The p53 tumor suppressor pathway is known to play a critical role in the pathophysiology of the ribosomopathies. The leading hypothesis is that ribosomal haploinsufficiency leads to disrupted ribosome biogenesis with an accumulation of free ribosomal proteins that bind MDM2. MDM2 is an E3 Ubiquitin ligase that normally binds to and targets p53 for proteosomal degradation. The consequent accumulation of p53 leads to cell cycle arrest and apoptosis, which ultimately results in anemia. Several animal models have shown that the anemia associated with RP haploinsufficiency is almost completely alleviated in a p53 null background. However, therapies designed to modulate levels of p53 in an RP-deficient background must be viewed with caution as reducing p53 levels may itself contribute to malignancy. In this context, our group and others have shown that p53-independent pathway(s) also contribute to the anemia associated with RP haploinsufficiency. This may provide a window of therapeutic opportunity for bone marrow failure syndromes associated with the up regulation of p53. It should be noted that L-Leucine has recently been shown to deliver its therapeutic benefits in a p53-independent manner, as measured in both zebrafish and in vitro human cell models of DBA [9].

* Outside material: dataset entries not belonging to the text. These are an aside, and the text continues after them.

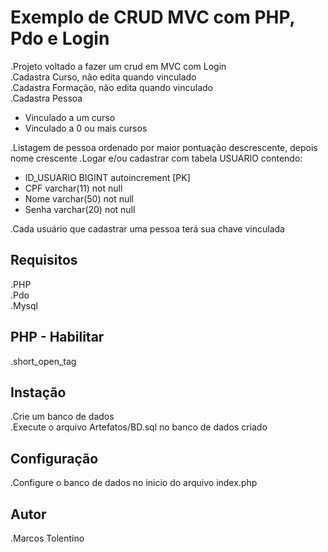 # Exemplo de CRUD MVC com PHP, Pdo e Login

.Projeto voltado a fazer um crud em MVC com Login  
.Cadastra Curso, não edita quando vinculado  
.Cadastra Formação, não edita quando vinculado  
.Cadastra Pessoa  
 - Vinculado a um curso 
 - Vinculado a 0 ou mais cursos  

.Listagem de pessoa ordenado por maior pontuação descrescente, depois nome crescente
.Logar e/ou cadastrar com tabela USUARIO contendo:  
 - ID_USUARIO BIGINT autoincrement [PK]
 - CPF varchar(11) not null
 - Nome varchar(50) not null  
 - Senha  varchar(20) not null 

.Cada usuário que cadastrar uma pessoa terá sua chave vinculada

## Requisitos

.PHP  
.Pdo  
.Mysql  

## PHP - Habilitar

.short_open_tag

## Instação

.Crie um banco de dados  
.Execute o arquivo Artefatos/BD.sql no banco de dados criado

## Configuração

.Configure o banco de dados no inicio do arquivo index.php

## Autor

.Marcos Tolentino
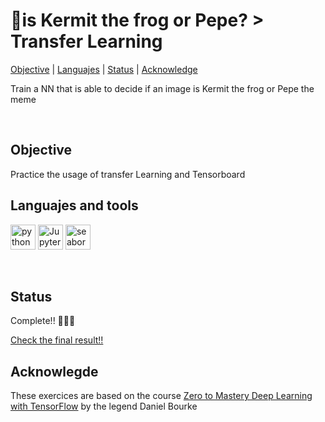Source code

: # 🐸is Kermit the frog or Pepe? > Transfer Learning<br>
[Objective](#objective_h) | [Languajes](#languajes_h) | [Status](#status_h) | [Acknowledge](#acknowledge_h) 

<link href="https://languages.abranhe.com/logos.css" rel="stylesheet">

<p>Train a NN that is able to decide if an image is Kermit the frog or Pepe the meme</p><br>

<h2>Objective<a name="objective_h"></a></h2>
<p>Practice the usage of transfer Learning and Tensorboard</p>


<h2>Languajes and tools<a name="languajes_h"></a></h2>
<p></p>
<a href="https://www.python.org"><img src='https://raw.githubusercontent.com/get-icon/geticon/master/icons/python.svg' width="40" height="40" alt='python'/></a>
<a href="https://jupyter.org/"><img src='https://raw.githubusercontent.com/gilbarbara/logos/f4c8e8b933aa80ce83b6d6d387e016bf4cb4e376/logos/jupyter.svg' width="40" height="40" alt='Jupyter notebook'/></a>
<a href="https://www.tensorflow.org/"><img src='https://seeklogo.com/images/T/tensorflow-logo-02FCED4F98-seeklogo.com.png' width="40" height="40" alt='seaborn'/></a><p></p><br>

<h2>Status <a name="status_h"></a></h2>
<p>Complete!! 🎉🎉🎉</p>
<a href="https://github.com/cavs1010/transferLearning/blob/main/Transfer_Learning_activities.ipynb"> Check the final result!! </a>

<h2>Acknowlegde <a name="acknowledge_h"></a></h2>
<p>These exercices are based on the course <a href='https://www.udemy.com/course/tensorflow-developer-certificate-machine-learning-zero-to-mastery/'>Zero to Mastery Deep Learning with TensorFlow</a> by the legend Daniel Bourke</p>
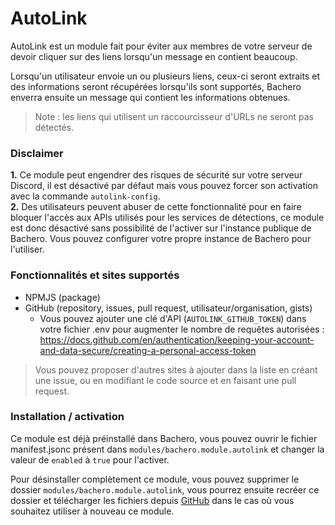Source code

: # AutoLink

AutoLink est un module fait pour éviter aux membres de votre serveur de devoir cliquer sur des liens lorsqu'un message en contient beaucoup.

Lorsqu'un utilisateur envoie un ou plusieurs liens, ceux-ci seront extraits et des informations seront récupérées lorsqu'ils sont supportés, Bachero enverra ensuite un message qui contient les informations obtenues.

> Note : les liens qui utilisent un raccourcisseur d'URLs ne seront pas détectés.

### Disclaimer

**1.** Ce module peut engendrer des risques de sécurité sur votre serveur Discord, il est désactivé par défaut mais vous pouvez forcer son activation avec la commande `autolink-config`.  
**2.** Des utilisateurs peuvent abuser de cette fonctionnalité pour en faire bloquer l'accès aux APIs utilisés pour les services de détections, ce module est donc désactivé sans possibilité de l'activer sur l'instance publique de Bachero. Vous pouvez configurer votre propre instance de Bachero pour l'utiliser.

### Fonctionnalités et sites supportés

* NPMJS (package)
* GitHub (repository, issues, pull request, utilisateur/organisation, gists)
	* Vous pouvez ajouter une clé d'API (`AUTOLINK_GITHUB_TOKEN`) dans votre fichier .env pour augmenter le nombre de requêtes autorisées : https://docs.github.com/en/authentication/keeping-your-account-and-data-secure/creating-a-personal-access-token

> Vous pouvez proposer d'autres sites à ajouter dans la liste en créant une issue, ou en modifiant le code source et en faisant une pull request.

### Installation / activation

Ce module est déjà préinstallé dans Bachero, vous pouvez ouvrir le fichier manifest.jsonc présent dans `modules/bachero.module.autolink` et changer la valeur de `enabled` à `true` pour l'activer.

Pour désinstaller complètement ce module, vous pouvez supprimer le dossier `modules/bachero.module.autolink`, vous pourrez ensuite recréer ce dossier et télécharger les fichiers depuis [GitHub](https://github.com/bacherobot/bot/tree/master/modules/bachero.module.autolink) dans le cas où vous souhaitez utiliser à nouveau ce module.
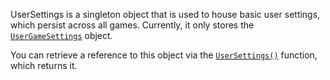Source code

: UserSettings is a singleton object that is used to house basic user settings,
which persist across all games. Currently, it only stores the
[`UserGameSettings`](https://create.roblox.com/docs/reference/engine/classes/UserGameSettings) object.

You can retrieve a reference to this object via the
[`UserSettings()`](https://create.roblox.com/docs/reference/engine/classes/UserSettings) function, which returns it.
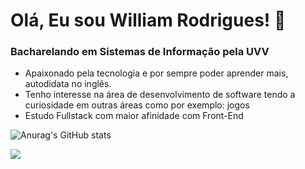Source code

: # Olá, Eu sou William Rodrigues! 👋

### Bacharelando em Sistemas de Informação pela UVV

- Apaixonado pela tecnologia e por sempre poder aprender mais, autodidata no inglês.
- Tenho interesse na área de desenvolvimento de software tendo a curiosidade em outras áreas como por exemplo: jogos
- Estudo Fullstack com maior afinidade com Front-End

  
![Anurag's GitHub stats](https://github-readme-stats.vercel.app/api?username=oWilliamRodrigues&show_icons=true&theme=radical)

<!-- Layout de Linguagens mais usadas

![Top Langs](https://github-readme-stats.vercel.app/api/top-langs/?username=oWilliamRodrigues&layout=compact)

-->

<div>
  <a href="https://www.linkedin.com/in/william-rodrigues03/" target="_blank"><img src="https://img.shields.io/badge/-LinkedIn-%230077B5?style=for-the-badge&logo=linkedin&logoColor=white" target="_blank"></a>
  
</div>
<!--
**oWilliamRodrigues/oWilliamRodrigues** is a ✨ _special_ ✨ repository because its `README.md` (this file) appears on your GitHub profile.
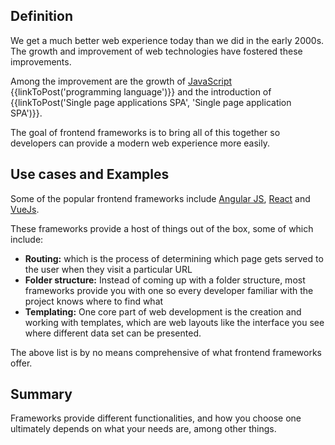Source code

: ## Definition
We get a much better web experience today than we did in the early 2000s. The growth and improvement of web technologies have fostered these improvements.

Among the improvement are the growth of [JavaScript](https://developer.mozilla.org/en-US/docs/Web/JavaScript) {{linkToPost('programming language')}} and the introduction of {{linkToPost('Single page applications SPA', 'Single page application SPA')}}.

The goal of frontend frameworks is to bring all of this together so developers can provide a modern web experience more easily.

## Use cases and Examples
Some of the popular frontend frameworks include [Angular JS](https://angularjs.org), [React](https://reactjs.org) and [VueJs](https://vuejs.org).

These frameworks provide a host of things out of the box, some of which include: 
- **Routing:** which is the process of determining which page gets served to the user when they visit a particular URL
- **Folder structure:** Instead of coming up with a folder structure, most frameworks provide you with one so every developer familiar with the project knows where to find what
- **Templating:** One core part of web development is the creation and working with templates, which are web layouts like the interface you see where different data set can be presented.

The above list is by no means comprehensive of what frontend frameworks offer.

## Summary
Frameworks provide different functionalities, and how you choose one ultimately depends on what your needs are, among other things.

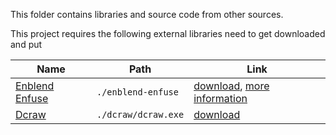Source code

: This folder contains libraries and source code from other sources.

This project requires the following external libraries need to get downloaded and put

| Name | Path | Link |
| ---- | ---- | ------------- |
| [Enblend Enfuse](http://enblend.sourceforge.net/) | `./enblend-enfuse` | [download](http://sourceforge.net/projects/enblend/files/enblend-enfuse/enblend-enfuse-4.1/), [more information](http://wiki.panotools.org/Enfuse) |
| [Dcraw](http://www.centrostudiprogressofotografico.it/en/dcraw/) | `./dcraw/dcraw.exe` | [download](https://www.cybercom.net/~dcoffin/dcraw/) |
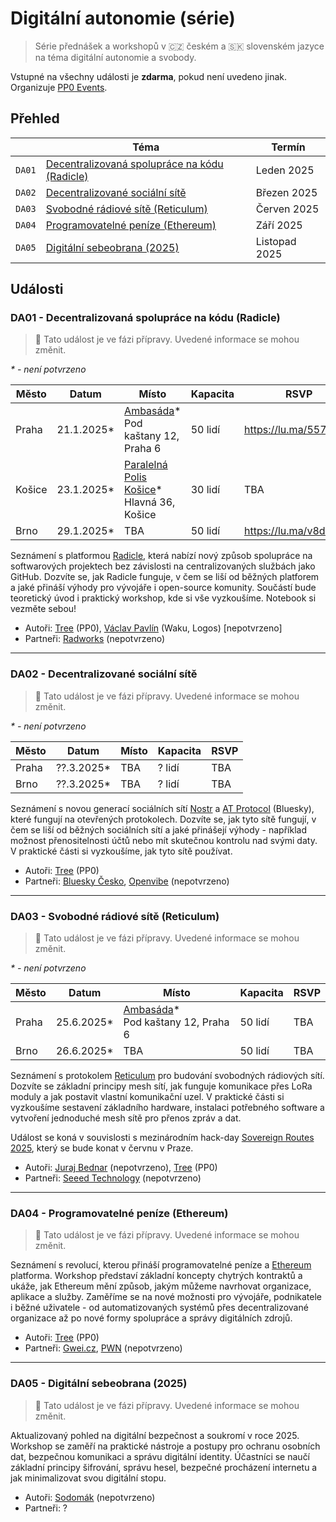 # Digitální autonomie (série)

> Série přednášek a workshopů v 🇨🇿 českém a 🇸🇰 slovenském jazyce na téma digitální autonomie a svobody.

Vstupné na všechny události je **zdarma**, pokud není uvedeno jinak. Organizuje [PP0 Events](https://pp0.events).

## Přehled

| | Téma | Termín |
| --- | --- | --- |
| `DA01` | [Decentralizovaná spolupráce na kódu (Radicle)](#da01---decentralizovan%C3%A1-spolupr%C3%A1ce-na-k%C3%B3du-radicle) | Leden 2025 |
| `DA02` | [Decentralizované sociální sítě](#da02---decentralizovan%C3%A9-soci%C3%A1ln%C3%AD-s%C3%ADt%C4%9B) | Březen 2025 |
| `DA03` | [Svobodné rádiové sítě (Reticulum)](#da03---svobodn%C3%A9-r%C3%A1diov%C3%A9-s%C3%ADt%C4%9B-reticulum) | Červen 2025 |
| `DA04` | [Programovatelné peníze (Ethereum)](#da04---programovateln%C3%A9-pen%C3%ADze-ethereum) | Září 2025 |
| `DA05` | [Digitální sebeobrana (2025)](#da05---digit%C3%A1ln%C3%AD-sebeobrana-2025) | Listopad 2025 |

## Události

### DA01 - Decentralizovaná spolupráce na kódu (Radicle)

> 🚧 Tato událost je ve fázi přípravy. Uvedené informace se mohou změnit.  

*\* - není potvrzeno*

| Město | Datum | Místo | Kapacita | RSVP |
| --- | --- | --- | --- | --- |
| Praha | 21.1.2025* | [Ambasáda](https://ambasada.cz/)*<br>Pod kaštany 12, Praha 6 | 50 lidí | https://lu.ma/557bfaya |
| Košice | 23.1.2025* | [Paralelná Polis Košice](https://www.paralelnapoliskosice.sk/)*<br>Hlavná 36, Košice | 30 lidí | TBA |
| Brno | 29.1.2025* | TBA | 50 lidí | https://lu.ma/v8dr36eb |

Seznámení s platformou [Radicle](https://radicle.xyz/), která nabízí nový způsob spolupráce na softwarových projektech bez závislosti na centralizovaných službách jako GitHub. Dozvíte se, jak Radicle funguje, v čem se liší od běžných platforem a jaké přináší výhody pro vývojáře i open-source komunity. Součástí bude teoretický úvod i praktický workshop, kde si vše vyzkoušíme. Notebook si vezměte sebou!

- Autoři: [Tree](https://paralelnipolis.info/p/tree) (PP0), [Václav Pavlín](https://paralelnipolis.info/p/vaclav-pavlin) (Waku, Logos) [nepotvrzeno]
- Partneři: [Radworks](https://radworks.org/) (nepotvrzeno)

---

### DA02 - Decentralizované sociální sítě

> 🚧 Tato událost je ve fázi přípravy. Uvedené informace se mohou změnit.

*\* - není potvrzeno*

| Město | Datum | Místo | Kapacita | RSVP |
| --- | --- | --- | --- | --- |
| Praha | ??.3.2025* | TBA | ? lidí | TBA |
| Brno | ??.3.2025* | TBA | ? lidí | TBA |

Seznámení s novou generací sociálních sítí [Nostr](https://nostr.com/) a [AT Protocol](https://atproto.com/) (Bluesky), které fungují na otevřených protokolech. Dozvíte se, jak tyto sítě fungují, v čem se liší od běžných sociálních sítí a jaké přinášejí výhody - například možnost přenositelnosti účtů nebo mít skutečnou kontrolu nad svými daty. V praktické části si vyzkoušíme, jak tyto sítě používat.

- Autoři: [Tree](https://paralelnipolis.info/p/tree) (PP0)
- Partneři: [Bluesky Česko](https://bsky.cz), [Openvibe](https://openvibe.social/) (nepotvrzeno)

---

### DA03 - Svobodné rádiové sítě (Reticulum)

> 🚧 Tato událost je ve fázi přípravy. Uvedené informace se mohou změnit.  

*\* - není potvrzeno*

| Město | Datum | Místo | Kapacita | RSVP |
| --- | --- | --- | --- | --- |
| Praha | 25.6.2025* | [Ambasáda](https://ambasada.cz/)*<br>Pod kaštany 12, Praha 6 | 50 lidí | TBA |
| Brno | 26.6.2025* | TBA | 50 lidí | TBA |

Seznámení s protokolem [Reticulum](https://reticulum.network/) pro budování svobodných rádiových sítí. Dozvíte se základní principy mesh sítí, jak funguje komunikace přes LoRa moduly a jak postavit vlastní komunikační uzel. V praktické části si vyzkoušíme sestavení základního hardware, instalaci potřebného software a vytvoření jednoduché mesh sítě pro přenos zpráv a dat.

Událost se koná v souvislosti s mezinárodním hack-day [Sovereign Routes 2025](https://lu.ma/t9s3fo9l), který se bude konat v červnu v Praze.

- Autoři: [Juraj Bednar](https://paralelnipolis.info/p/juraj-bednar) (nepotvrzeno), [Tree](https://paralelnipolis.info/p/tree) (PP0)
- Partneři: [Seeed Technology](https://www.seeedstudio.com/) (nepotvrzeno)

---

### DA04 - Programovatelné peníze (Ethereum)

> 🚧 Tato událost je ve fázi přípravy. Uvedené informace se mohou změnit.  

Seznámení s revolucí, kterou přináší programovatelné peníze a [Ethereum](https://ethereum.org/) platforma. Workshop představí základní koncepty chytrých kontraktů a ukáže, jak Ethereum mění způsob, jakým můžeme navrhovat organizace, aplikace a služby. Zaměříme se na nové možnosti pro vývojáře, podnikatele i běžné uživatele - od automatizovaných systémů přes decentralizované organizace až po nové formy spolupráce a správy digitálních zdrojů.

- Autoři: [Tree](https://paralelnipolis.info/p/tree) (PP0)
- Partneři: [Gwei.cz](https://gwei.cz/), [PWN](https://pwn.xyz/) (nepotvrzeno)

---

### DA05 - Digitální sebeobrana (2025)

> 🚧 Tato událost je ve fázi přípravy. Uvedené informace se mohou změnit.  

Aktualizovaný pohled na digitální bezpečnost a soukromí v roce 2025. Workshop se zaměří na praktické nástroje a postupy pro ochranu osobních dat, bezpečnou komunikaci a správu digitální identity. Účastníci se naučí základní principy šifrování, správu hesel, bezpečné procházení internetu a jak minimalizovat svou digitální stopu.

- Autoři: [Sodomák](https://paralelnipolis.info/p/sodomak) (nepotvrzeno)
- Partneři: ?
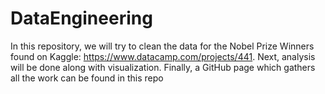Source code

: # DataEngineering
In this repository, we will try to clean the data for the Nobel Prize Winners found on Kaggle:  https://www.datacamp.com/projects/441. Next, analysis will be done along with visualization. Finally, a GitHub page which gathers all the work can be found in this repo
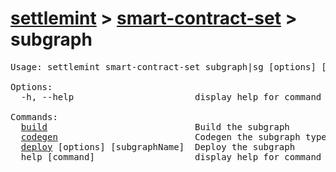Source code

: # [settlemint](../../settlemint.md) > [smart-contract-set](../smart-contract-set.md) > subgraph

<pre>Usage: settlemint smart-contract-set subgraph|sg [options] [command]

Options:
  -h, --help                       display help for command

Commands:
  <a href="./subgraph/build.md">build</a>                            Build the subgraph
  <a href="./subgraph/codegen.md">codegen</a>                          Codegen the subgraph types
  <a href="./subgraph/deploy.md">deploy</a> [options] [subgraphName]  Deploy the subgraph
  help [command]                   display help for command
</pre>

Increased cancer susceptibility has been observed in all the ribosomopathies described to date [10]. While the upregulation of p53 may explain some of the pathological symptoms associated with RP-hapolinsufficiency in DBA, the molecular underpinnings of cancer susceptibility remain unclear.

Deregulation of the translation machinery leading to perturbation of specific mRNA networks associated with cellular transformation, has been touted as an underlying cause for cancer susceptibility in DBA and other bone marrow failure syndromes [11]. The possibility of RPs exerting extra-ribosomal functions and contributing to mRNA translation has been suggested and may contribute to cancer susceptibility. In this context, a recent study has demonstrated that the ribosomal protein RPL38 regulates the translation of the developmentally vital Hox genes, dysregulation of which can lead to malignant transformation [12]. More recently it has been suggested that while ribosomes are thought to be highly conserved mRNA translation machines present in every cell in the body, cells may in fact make ribosomes that differ in composition under different growth conditions [13]. This likely leads to ribosomes with altered translation capacities resulting in differential translation of distinct subpopulation of mRNAs. It is thus tempting to speculate that individual RPs may play a more important role in the translational control of specific mRNAs than previously thought, and that haploinsufficiency of some RPs may contribute to malignant transformation, as has been observed in zebrafish, where haploinsufficiency of a few, but not all, ribosomal proteins leads to tumorigenesis [14].

Concluding Remarks

A central and fundamental role for defective ribosome biogenesis in human disease has now been established. However, a number of questions remain unanswered. First, how do defects in ribosome biosynthesis lead to the pleiotropic clinical manifestations observed in bone marrow failure syndromes? For example, while bone marrow failure is common to both DBA and SDS, patients with the former have severe defects in erythropoiesis while patients with the latter have neutropenia. Since it has been suggested that all ribosomes are not created equal, it is tempting to speculate that different ribosome populations exist under different physiological conditions and that hapolinsufficiency of RPs result in altered mRNA translation in a tissue specific manner, thereby contributing to the specific pathophysiology observed in different ribosomopathies. Second, why is the erythroid lineage specifically targeted in DBA and in del (5q) MDS, despite the fact that ribosomes are required by all cells? And lastly, what is the mechanism underlying the cancer susceptibility in ribosomopathies? Answers to these compelling questions will lead to a better understanding of the biology of ribosomopathies that will allow for the future design of novel and safe therapeutic strategies for the treatment of bone marrow failure syndromes.